Split multi-fasta file into smaller files using R

0

Entering edit mode

5.2 years ago

slushverte01 • 0

Hi! I'm very new to bioinformatics and was wondering if someone could help me.

I am trying to split a multi-fasta file (1.5 millions of contigs) into smaller files, which would contain each 1000 sequences (except for the last one, probably). My goal is to BLASTn the smaller files after. The thing is that I cannot use "split" in Unix directly on the .fasta file, since each sequence has a different lenght. If I use "split", it breaks the sequence in the middle.

I have the option of putting all the sequences in one line so I can split them after. I managed to do it, however, I really want to learn more about coding (I feel like this would be the "easy option").

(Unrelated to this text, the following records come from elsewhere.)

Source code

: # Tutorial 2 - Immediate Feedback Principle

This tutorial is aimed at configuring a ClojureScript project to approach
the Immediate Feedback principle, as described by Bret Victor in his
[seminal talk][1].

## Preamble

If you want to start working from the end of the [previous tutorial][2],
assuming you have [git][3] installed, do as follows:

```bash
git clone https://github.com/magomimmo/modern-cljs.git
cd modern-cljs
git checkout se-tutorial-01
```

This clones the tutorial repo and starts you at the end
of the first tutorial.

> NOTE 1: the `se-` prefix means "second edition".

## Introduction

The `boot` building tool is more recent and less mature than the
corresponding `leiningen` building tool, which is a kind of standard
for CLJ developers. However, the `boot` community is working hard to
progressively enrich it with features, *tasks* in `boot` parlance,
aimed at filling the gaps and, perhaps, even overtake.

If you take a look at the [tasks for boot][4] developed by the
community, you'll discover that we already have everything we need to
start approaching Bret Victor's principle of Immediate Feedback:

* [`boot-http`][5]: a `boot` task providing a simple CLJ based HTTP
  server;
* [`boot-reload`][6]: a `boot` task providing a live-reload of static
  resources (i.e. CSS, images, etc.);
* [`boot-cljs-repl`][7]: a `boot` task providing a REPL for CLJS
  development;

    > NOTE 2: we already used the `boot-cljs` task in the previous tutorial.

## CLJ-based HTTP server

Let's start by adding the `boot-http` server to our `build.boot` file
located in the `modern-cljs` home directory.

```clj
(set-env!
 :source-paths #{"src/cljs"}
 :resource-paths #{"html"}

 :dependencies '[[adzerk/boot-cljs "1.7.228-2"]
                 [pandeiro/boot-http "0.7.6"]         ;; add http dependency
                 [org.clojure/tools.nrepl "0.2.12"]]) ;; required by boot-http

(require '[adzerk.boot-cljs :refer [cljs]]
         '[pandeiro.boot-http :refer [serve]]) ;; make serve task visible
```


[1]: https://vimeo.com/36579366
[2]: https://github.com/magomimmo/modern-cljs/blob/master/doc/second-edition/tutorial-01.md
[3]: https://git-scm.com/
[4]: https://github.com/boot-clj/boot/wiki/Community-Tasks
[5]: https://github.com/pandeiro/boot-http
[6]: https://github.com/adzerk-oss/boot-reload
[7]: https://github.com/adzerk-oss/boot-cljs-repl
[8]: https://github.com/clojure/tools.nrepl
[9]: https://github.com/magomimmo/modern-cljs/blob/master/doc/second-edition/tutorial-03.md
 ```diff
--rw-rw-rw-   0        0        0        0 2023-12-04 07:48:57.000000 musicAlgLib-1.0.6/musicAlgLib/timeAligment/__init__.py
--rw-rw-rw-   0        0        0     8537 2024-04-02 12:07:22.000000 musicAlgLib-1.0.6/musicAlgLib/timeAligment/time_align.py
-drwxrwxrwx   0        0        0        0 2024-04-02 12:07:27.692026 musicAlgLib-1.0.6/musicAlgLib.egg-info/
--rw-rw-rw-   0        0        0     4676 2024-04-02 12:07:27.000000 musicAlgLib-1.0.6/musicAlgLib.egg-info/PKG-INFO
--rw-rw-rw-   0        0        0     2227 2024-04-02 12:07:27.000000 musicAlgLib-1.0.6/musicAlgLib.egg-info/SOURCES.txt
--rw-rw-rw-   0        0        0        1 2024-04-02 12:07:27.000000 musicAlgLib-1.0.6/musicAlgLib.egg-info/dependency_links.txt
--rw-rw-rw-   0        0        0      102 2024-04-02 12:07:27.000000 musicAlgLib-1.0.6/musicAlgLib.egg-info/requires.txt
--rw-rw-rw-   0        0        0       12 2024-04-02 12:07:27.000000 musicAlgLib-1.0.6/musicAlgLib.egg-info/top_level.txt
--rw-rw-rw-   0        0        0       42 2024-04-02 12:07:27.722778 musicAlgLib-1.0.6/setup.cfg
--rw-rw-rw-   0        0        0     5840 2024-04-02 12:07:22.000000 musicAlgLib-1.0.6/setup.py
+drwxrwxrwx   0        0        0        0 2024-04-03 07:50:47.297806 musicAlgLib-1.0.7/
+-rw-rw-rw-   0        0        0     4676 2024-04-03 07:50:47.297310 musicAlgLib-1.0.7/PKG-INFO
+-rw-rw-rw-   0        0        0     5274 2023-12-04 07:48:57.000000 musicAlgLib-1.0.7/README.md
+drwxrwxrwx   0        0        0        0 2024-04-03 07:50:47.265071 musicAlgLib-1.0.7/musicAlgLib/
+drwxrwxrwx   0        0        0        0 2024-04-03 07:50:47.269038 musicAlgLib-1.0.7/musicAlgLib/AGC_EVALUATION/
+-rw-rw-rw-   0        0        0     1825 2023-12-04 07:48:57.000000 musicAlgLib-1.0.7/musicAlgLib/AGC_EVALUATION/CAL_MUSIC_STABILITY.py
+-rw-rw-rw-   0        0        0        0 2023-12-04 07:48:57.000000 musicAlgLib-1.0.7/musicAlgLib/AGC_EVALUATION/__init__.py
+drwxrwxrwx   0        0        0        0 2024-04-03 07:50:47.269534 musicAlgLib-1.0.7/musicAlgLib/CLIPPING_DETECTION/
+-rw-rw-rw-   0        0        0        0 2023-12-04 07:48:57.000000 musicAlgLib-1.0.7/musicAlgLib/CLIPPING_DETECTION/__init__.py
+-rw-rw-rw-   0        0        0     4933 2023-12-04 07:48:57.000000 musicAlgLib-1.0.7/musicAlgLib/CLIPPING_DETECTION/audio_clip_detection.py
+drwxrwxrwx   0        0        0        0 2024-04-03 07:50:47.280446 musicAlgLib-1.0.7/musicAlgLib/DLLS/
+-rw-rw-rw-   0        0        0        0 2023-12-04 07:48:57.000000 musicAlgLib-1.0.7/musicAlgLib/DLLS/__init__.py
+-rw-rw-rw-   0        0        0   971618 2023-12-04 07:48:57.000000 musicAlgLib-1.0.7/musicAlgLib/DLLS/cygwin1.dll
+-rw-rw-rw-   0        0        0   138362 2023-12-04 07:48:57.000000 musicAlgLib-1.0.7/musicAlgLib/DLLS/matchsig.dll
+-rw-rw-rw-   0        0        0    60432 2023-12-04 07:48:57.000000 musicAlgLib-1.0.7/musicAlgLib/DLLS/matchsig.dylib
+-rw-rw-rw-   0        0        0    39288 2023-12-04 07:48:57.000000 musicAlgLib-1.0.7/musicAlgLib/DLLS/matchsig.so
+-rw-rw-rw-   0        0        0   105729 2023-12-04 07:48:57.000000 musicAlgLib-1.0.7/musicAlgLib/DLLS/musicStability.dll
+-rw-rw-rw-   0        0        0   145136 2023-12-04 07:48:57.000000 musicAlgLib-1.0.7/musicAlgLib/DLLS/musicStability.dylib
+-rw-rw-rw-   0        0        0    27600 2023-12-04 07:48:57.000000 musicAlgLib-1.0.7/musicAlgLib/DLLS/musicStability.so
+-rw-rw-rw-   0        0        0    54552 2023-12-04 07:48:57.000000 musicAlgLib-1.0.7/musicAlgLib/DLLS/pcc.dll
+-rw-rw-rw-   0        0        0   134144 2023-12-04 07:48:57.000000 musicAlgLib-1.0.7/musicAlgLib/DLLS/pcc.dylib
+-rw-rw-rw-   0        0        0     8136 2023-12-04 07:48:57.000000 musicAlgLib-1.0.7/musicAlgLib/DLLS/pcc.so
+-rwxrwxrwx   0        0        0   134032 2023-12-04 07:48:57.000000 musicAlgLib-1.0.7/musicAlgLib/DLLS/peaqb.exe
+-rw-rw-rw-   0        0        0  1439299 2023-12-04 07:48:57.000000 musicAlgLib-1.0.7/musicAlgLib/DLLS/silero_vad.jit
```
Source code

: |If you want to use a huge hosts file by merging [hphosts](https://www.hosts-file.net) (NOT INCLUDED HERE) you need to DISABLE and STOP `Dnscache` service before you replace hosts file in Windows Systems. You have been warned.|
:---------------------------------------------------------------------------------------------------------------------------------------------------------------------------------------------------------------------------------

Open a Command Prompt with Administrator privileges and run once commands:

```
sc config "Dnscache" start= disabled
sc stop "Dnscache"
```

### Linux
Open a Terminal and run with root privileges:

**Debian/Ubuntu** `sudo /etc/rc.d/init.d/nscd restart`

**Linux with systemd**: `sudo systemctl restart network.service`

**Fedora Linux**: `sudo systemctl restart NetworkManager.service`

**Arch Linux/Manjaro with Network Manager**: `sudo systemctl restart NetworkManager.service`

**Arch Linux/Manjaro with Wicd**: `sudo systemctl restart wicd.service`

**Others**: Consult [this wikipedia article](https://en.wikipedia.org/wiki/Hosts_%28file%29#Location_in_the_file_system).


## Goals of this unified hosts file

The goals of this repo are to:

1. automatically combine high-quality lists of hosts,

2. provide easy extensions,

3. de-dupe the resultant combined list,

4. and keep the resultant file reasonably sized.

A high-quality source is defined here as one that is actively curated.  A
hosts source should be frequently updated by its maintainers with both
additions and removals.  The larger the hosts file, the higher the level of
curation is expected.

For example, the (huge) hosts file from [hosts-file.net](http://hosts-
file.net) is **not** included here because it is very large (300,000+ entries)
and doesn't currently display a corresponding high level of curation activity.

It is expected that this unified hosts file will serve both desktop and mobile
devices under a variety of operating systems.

My supervisor has told me that I could do that in R with a for loop. I have read my data using the package ape so the .fasta file is now a DNAbin. When I do length(mydata), the result is the number of sequences. I have made a try by doing and it gave me my first two sequences. So we can assume that for now, each line = one sequence.

x <- mydata[1:2]

Basically, I want that everytime we see a multiple of 1000 (1000, 2000, 3000, 4000, ...) R writes the lines from 0:1000 into one file, the lines from 1001:2000 in another file, ... I just started recently with Python and with R, so I've been trying a few things but nothing is working.

Is that something doable in R?

Thank you in advance!

R multi-fasta fasta blastn sequences • 3.6k views

ADD COMMENT • link updated 5.2 years ago by Juke34 9.3k • written 5.2 years ago by slushverte01 • 0

score 2 · Answer 1 · 2020-06-26

2

Entering edit mode

5.2 years ago

GenoMax 153k

If using an alternate to R is an option then there are many other ways of doing this. faSplit utility by Jim Kent (UCSC) is likely the most performant option. Search for split fasta files site:biostars.org.

ADD COMMENT • link 5.2 years ago by GenoMax 153k

0

Entering edit mode

Thank you for your answer!!

ADD REPLY • link 5.2 years ago by slushverte01 • 0

score 0 · Answer 2 · 2020-06-27

hi. what you want to do is very easy with python and biopython. if ur supervisor said to use a for loop in R then they clearly aren't a Bioinformatician - avoid iterating in R.

I'm using one hand on a phone so this wont be syntacticly correct but it should get u close. there are faster ways, like seqtk (or just basic py), but this is teaching u some biopython, which comes in handy for little tasks like this.

from Bio import SeqIO

for i, fa in enumerate(SeqIO.parse('seqs.fa', 'fasta')):
    if i%1000==0:
        if i==0:
            fout = open(str(i)+'out.fa', 'w')
        else:
            fout.close()
            fout = open(str(i)+'out.fa', 'w')
    SeqIO.write(fa, fout, 'fasta')

fout.close()

I'm sure there's better ways but that's the first thing that came to mind. and sorry if hard to read. phone making it hard

score 0 · Answer 3 · 2020-06-27

0

Entering edit mode

5.2 years ago

Juke34 9.3k

Several solutions (None in R) documented in this mini-review

ADD COMMENT • link 5.2 years ago by Juke34 9.3k

0

Entering edit mode

Thank you for your answer!! I'll look into that this week!

ADD REPLY • link 5.2 years ago by slushverte01 • 0